Bullshit. You can claim voter fraud all you like - you simply have no evidence I’m aware of that it is anything more than a vanishingly small problem, less so than even the simple counting errors any tabulation is prone to. What you cannot claim by any reasonable standard is that this shakes your confidence - that suggests your confidence is absurdly selective, even conveniently so.
I’m asking you apply reason to the situation - is addressing a trivial-to-near-nonexistence problem (people who vote improperly) worth creating a potentially significant one (people who can vote legally but don’t get to because they can’t get the IDs, because demands for IDs slow down the voting process. Do you not recognize that people calling for voter IDs do so because they believe it will work to their party’s favour? If this level of reason is too “exacting” for you, that’s not my problem.
Why does the need for state employees to go extra miles seem reasonable to you? How many extra miles do you think state employees have, anyway?
So much for precision in phrasing. I said: “However, we have no evidence that it exists in anything but truly trivial amounts, one miscast vote in a million or so.” Your paraphrase is dishonest by omission.
But I’m okay with the standard you imply. We’ll see in November is the issue has any effect. I said a while back that I was willing to let Nate Silver’s research inform my opinion, i.e. if he reports on the effect voter-suppression has in November (including the possibility that it might have none at all of any significance), I’m cool with it. In fact, I’ll provisionally accept that that effect may be trivial-to-insignificance. That doesn’t mean it was a good or necessary policy to pursue.

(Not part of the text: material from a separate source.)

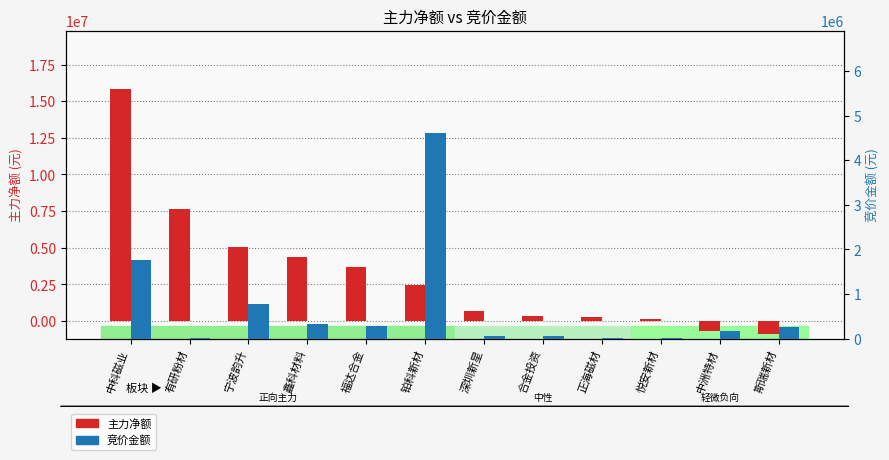

What is the label of the 11th bar from the left?

中洲特材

Well, if voter fraud exists that is not being detected (i.e. that hasn’t been proved to exists), how does that justify legislation? I of course recognize that various legislatures and executives can pass such legislation, it remains unclear that they should for the good of the electorate, as opposed the good of themselves.
What an apt turn of phrase, why, I might have said it myself! Wait, I didn’t, did I? No, that can’t be right, you’re Canadian, a Canadian would never steal something without leaving a thank you note.
Did you? If you cite a post number, I’ll be glad to recognize your earlier use, but I was not consciously aware of any copying. In fact I had in mind Starving Artist’s tactics during the Penn State gargantu-thread.
So, you set Bryan a task, something he must do for you before you unleash your rock solid facts to crush the argument. (He got off easy, just one, usually trolls and other subterranean creatures demand three…)
And you’ve got them, you say “Sure, I’ve got those facts, right here in the bag with the cat. But you can’t look until you give me what I asked for. Sorry, those are the rules. Sure, I could let you see them, destroy your argument, but I don’t much care about winning. And its against the rules, because I called shotgun. And King’s X.”
Hoss, if you really thought you had the goods, no power on the Goddess’ green Earth would stop you from slapping him upside the jaw with them! Who are you kidding, here?
Shit, two bits says he does what you ask, you’re gonna say “What is your favorite color?” He says “Blue”, you’ll say “Wrong! Now I am not going to answer! Winning!”
If you got truth, howcum somebody has to perform for you before you’ll reveal it? Horseshit, you’re bluffing, covering a retreat with a smokescreen.
Bryan, seems you’re making Bricker’s point again. Improper voting is a trivial-to-near-nonexistent problem. We should accept this as a given, in the absence of any evidence to the contrary.
The voter ID concern, on the other hand, is a potentially significant one, one that might prevent someone from from voting–and apparently we needn’t worry about any evidence that supports such a concern. We should also accept this as a given.
How is this not supporting exactly what Bricker pointed out as the non sequitur in your argument?